The information in this section is only for users who have subscribed to Talend Data Fabric or to any Talend product with Big Data, but it is not applicable to Talend Open Studio for Big Data users.


  1. If you need the Job to be resilient to failure, select the Activate checkpointing check box to enable the Spark checkpointing operation. In the field that is displayed, enter the directory in which Spark stores, in the file system of the cluster, the context data of the computations such as the metadata and the generated RDDs of this computation.

    For further information about the Spark checkpointing operation, see http://spark.apache.org/docs/latest/streaming-programming-guide.html#checkpointing .

  2. In the Yarn client mode, you can enable the Spark application logs of this Job to be persistent in the file system. To do this, select the Enable Spark event logging check box.
    The parameters relevant to Spark logs are displayed:
    • Spark event logs directory: enter the directory in which Spark events are logged. This is actually the spark.eventLog.dir property.

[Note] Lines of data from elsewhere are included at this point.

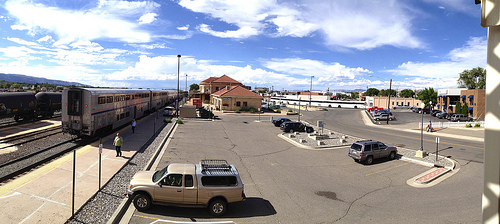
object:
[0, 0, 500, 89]
sky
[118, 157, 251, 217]
truck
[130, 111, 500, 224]
street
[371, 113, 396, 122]
vehicles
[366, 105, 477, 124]
parking lot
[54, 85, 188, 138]
train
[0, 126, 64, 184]
train tracks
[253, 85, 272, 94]
building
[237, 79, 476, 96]
distance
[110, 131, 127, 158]
people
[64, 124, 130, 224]
sidewalk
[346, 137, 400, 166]
truck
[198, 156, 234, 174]
racks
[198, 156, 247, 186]
add on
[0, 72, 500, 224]
train station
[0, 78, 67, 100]
background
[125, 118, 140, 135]
people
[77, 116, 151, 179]
platform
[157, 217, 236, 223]
line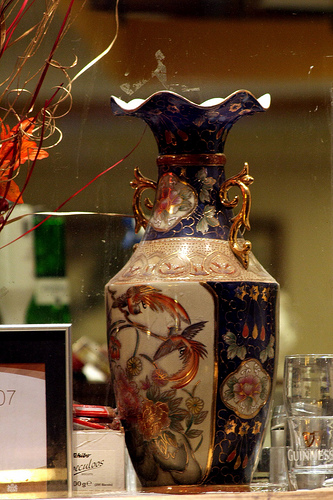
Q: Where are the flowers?
A: On vase.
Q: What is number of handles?
A: Two.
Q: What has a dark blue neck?
A: The vase top.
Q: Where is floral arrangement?
A: Next to vase.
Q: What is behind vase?
A: Mirror.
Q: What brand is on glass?
A: Guinness.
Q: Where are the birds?
A: On the vase.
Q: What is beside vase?
A: Picture frame.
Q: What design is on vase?
A: Birds and flowers.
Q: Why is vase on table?
A: Display.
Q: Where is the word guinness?
A: On glass.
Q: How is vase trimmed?
A: In gold.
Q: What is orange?
A: Flower.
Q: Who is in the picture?
A: Nobody.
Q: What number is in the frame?
A: Zero seven.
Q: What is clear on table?
A: Glasses.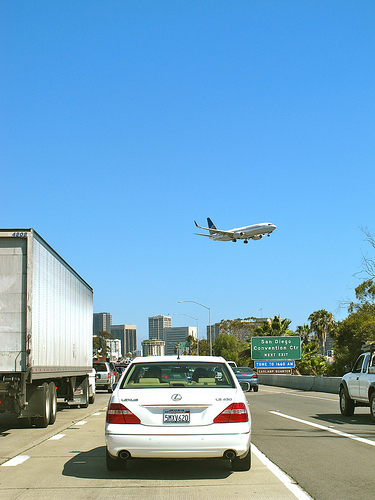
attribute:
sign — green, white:
[249, 333, 302, 362]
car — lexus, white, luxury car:
[102, 354, 251, 477]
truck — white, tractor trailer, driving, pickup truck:
[336, 347, 374, 425]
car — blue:
[228, 365, 262, 392]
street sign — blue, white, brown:
[252, 358, 298, 371]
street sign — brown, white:
[257, 365, 294, 377]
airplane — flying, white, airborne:
[192, 215, 278, 245]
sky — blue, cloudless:
[1, 1, 373, 356]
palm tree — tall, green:
[252, 316, 293, 337]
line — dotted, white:
[4, 408, 107, 473]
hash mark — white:
[2, 451, 34, 469]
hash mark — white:
[47, 427, 68, 443]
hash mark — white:
[75, 417, 89, 429]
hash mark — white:
[90, 410, 105, 419]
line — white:
[268, 408, 373, 452]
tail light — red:
[212, 403, 248, 424]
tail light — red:
[105, 400, 143, 427]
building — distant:
[163, 325, 197, 354]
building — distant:
[148, 314, 171, 341]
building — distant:
[141, 338, 167, 356]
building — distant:
[108, 323, 139, 357]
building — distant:
[94, 309, 114, 338]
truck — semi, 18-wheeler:
[2, 227, 97, 432]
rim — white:
[44, 390, 51, 422]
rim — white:
[52, 395, 57, 418]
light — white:
[106, 408, 136, 416]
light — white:
[221, 409, 249, 416]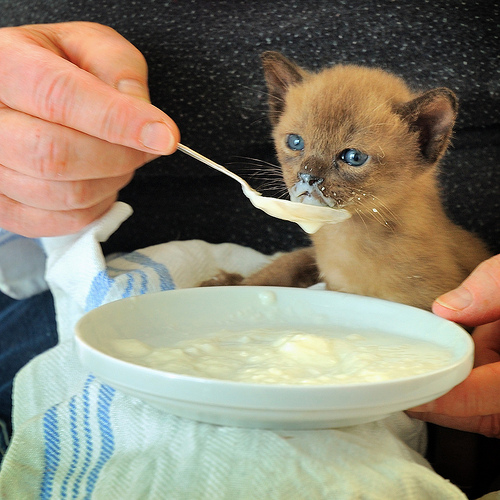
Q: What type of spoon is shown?
A: Plastic.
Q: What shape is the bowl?
A: Round.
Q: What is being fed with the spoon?
A: The kitten.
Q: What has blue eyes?
A: The tan kitten.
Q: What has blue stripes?
A: The white towel.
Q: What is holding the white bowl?
A: The hand.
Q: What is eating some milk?
A: The kitten.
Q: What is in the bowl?
A: Food.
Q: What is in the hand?
A: Spoon.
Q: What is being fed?
A: The kitten.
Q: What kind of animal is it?
A: A kitten.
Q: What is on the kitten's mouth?
A: Kitten formula.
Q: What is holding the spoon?
A: The hand.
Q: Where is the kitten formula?
A: In the saucer.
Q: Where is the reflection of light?
A: In the kitten's eyes.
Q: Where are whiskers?
A: On cat's face.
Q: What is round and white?
A: A bowl.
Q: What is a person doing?
A: Feeding a cat.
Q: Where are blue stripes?
A: On white towel.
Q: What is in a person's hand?
A: A spoon.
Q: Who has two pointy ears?
A: The cat.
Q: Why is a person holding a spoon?
A: To feed the cat.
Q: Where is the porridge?
A: In a bowl.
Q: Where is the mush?
A: Inside bowl.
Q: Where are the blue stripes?
A: On the towel.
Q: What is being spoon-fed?
A: A kitten.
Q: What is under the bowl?
A: Kitchen towel.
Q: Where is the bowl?
A: On a towel on a person's lap.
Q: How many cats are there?
A: One.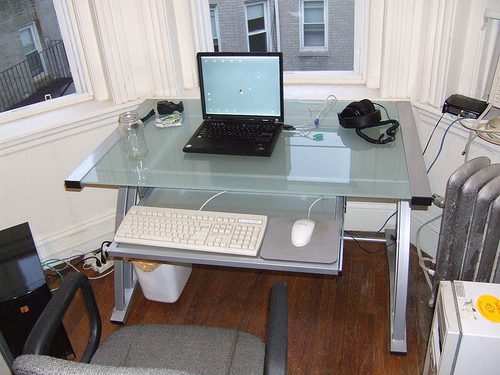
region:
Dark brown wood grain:
[355, 258, 382, 290]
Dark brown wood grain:
[353, 299, 373, 316]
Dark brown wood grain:
[345, 337, 375, 359]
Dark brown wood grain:
[304, 336, 326, 358]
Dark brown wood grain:
[310, 299, 336, 322]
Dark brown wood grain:
[318, 279, 352, 299]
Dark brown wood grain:
[215, 297, 258, 329]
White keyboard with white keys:
[113, 199, 268, 264]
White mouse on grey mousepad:
[277, 206, 315, 267]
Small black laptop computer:
[171, 36, 299, 171]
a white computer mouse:
[290, 216, 316, 247]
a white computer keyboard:
[110, 200, 270, 255]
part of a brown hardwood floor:
[45, 235, 437, 370]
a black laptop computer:
[180, 45, 290, 157]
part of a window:
[200, 1, 357, 76]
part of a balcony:
[0, 40, 72, 107]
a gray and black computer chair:
[0, 276, 296, 373]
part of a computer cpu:
[423, 275, 498, 372]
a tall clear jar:
[117, 110, 152, 161]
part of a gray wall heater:
[432, 153, 498, 283]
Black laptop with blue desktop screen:
[179, 49, 288, 159]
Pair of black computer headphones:
[337, 98, 400, 148]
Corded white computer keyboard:
[114, 192, 268, 256]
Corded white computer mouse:
[287, 195, 326, 247]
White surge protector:
[87, 240, 114, 274]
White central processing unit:
[417, 280, 499, 373]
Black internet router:
[442, 93, 487, 122]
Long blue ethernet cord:
[342, 113, 465, 240]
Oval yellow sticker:
[476, 293, 498, 325]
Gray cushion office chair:
[9, 270, 289, 373]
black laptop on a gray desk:
[182, 49, 284, 156]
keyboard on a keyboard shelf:
[114, 207, 269, 254]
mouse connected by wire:
[289, 217, 316, 247]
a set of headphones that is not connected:
[337, 98, 400, 143]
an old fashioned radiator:
[429, 157, 499, 311]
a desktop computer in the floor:
[420, 279, 498, 373]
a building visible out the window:
[205, 2, 352, 72]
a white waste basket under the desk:
[131, 257, 191, 304]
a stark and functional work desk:
[65, 101, 432, 348]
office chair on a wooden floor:
[12, 277, 291, 374]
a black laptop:
[181, 51, 281, 157]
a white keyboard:
[111, 205, 266, 255]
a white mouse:
[290, 215, 315, 245]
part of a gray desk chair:
[17, 276, 283, 367]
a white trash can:
[130, 260, 190, 301]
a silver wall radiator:
[430, 152, 496, 302]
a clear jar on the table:
[115, 107, 147, 157]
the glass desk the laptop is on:
[65, 95, 430, 195]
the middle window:
[207, 0, 352, 70]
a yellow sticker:
[475, 292, 497, 323]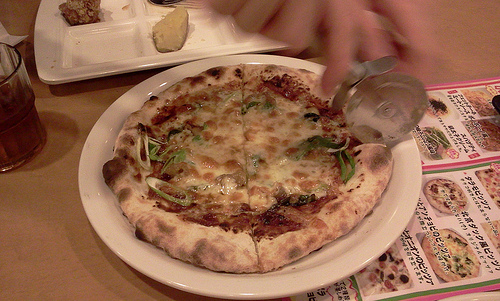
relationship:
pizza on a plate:
[102, 62, 394, 273] [77, 53, 425, 300]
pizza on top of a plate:
[102, 62, 394, 273] [77, 53, 425, 300]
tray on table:
[33, 0, 312, 84] [1, 0, 499, 300]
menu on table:
[273, 74, 499, 300] [1, 0, 499, 300]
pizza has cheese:
[102, 62, 394, 273] [146, 79, 351, 236]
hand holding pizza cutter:
[208, 1, 437, 100] [310, 38, 428, 147]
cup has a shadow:
[0, 41, 47, 174] [11, 110, 78, 170]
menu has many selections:
[273, 74, 499, 300] [358, 166, 499, 299]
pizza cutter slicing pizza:
[310, 38, 428, 147] [102, 62, 394, 273]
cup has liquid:
[0, 41, 47, 174] [0, 73, 45, 168]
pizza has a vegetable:
[102, 62, 394, 273] [338, 148, 356, 183]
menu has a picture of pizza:
[273, 74, 499, 300] [424, 177, 468, 216]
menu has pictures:
[273, 74, 499, 300] [410, 80, 499, 165]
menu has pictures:
[273, 74, 499, 300] [417, 166, 499, 284]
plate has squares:
[33, 0, 312, 84] [64, 0, 142, 67]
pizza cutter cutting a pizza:
[310, 38, 428, 147] [102, 62, 394, 273]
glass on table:
[1, 37, 51, 177] [1, 0, 499, 300]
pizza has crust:
[102, 62, 394, 273] [170, 228, 317, 282]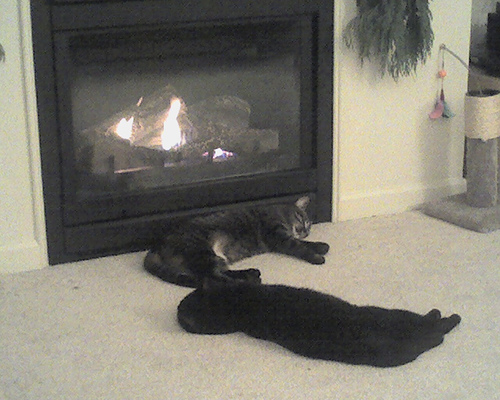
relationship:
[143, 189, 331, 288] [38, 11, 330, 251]
cat warming up by fireplace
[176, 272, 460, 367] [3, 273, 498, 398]
cat on floor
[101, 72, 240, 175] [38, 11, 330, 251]
fire in fireplace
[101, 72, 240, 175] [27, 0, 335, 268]
fire in fire place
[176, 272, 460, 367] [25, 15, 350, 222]
cat in front of fireplace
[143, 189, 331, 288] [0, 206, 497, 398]
cat are on carpet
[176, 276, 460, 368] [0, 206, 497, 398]
cat are on carpet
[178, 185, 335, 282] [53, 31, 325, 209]
cat by fireplace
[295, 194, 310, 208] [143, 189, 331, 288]
ear on cat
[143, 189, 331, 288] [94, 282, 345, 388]
cat laying on carpet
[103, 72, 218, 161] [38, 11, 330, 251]
fire in fireplace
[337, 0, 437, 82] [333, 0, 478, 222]
fern on wall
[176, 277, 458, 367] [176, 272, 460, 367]
fur on cat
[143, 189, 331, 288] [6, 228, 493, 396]
cat laying on floor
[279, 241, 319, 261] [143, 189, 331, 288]
leg on cat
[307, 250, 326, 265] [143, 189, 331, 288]
left paw on cat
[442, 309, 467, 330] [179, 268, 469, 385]
paw on cat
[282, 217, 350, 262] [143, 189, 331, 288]
left paw on cat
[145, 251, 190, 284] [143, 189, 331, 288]
tail on cat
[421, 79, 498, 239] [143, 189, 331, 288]
stand for cat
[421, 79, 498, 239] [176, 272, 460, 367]
stand for cat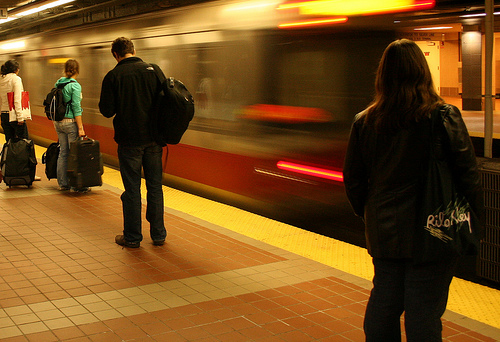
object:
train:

    • Spark history server address: enter the location of the history server. This is actually the spark.yarn.historyServer.address property.

    • Compress Spark event logs: if needs be, select this check box to compress the logs. This is actually the spark.eventLog.compress property.

    Since the administrator of your cluster could have defined these properties in the cluster configuration files, it is recommended to contact the administrator for the exact values.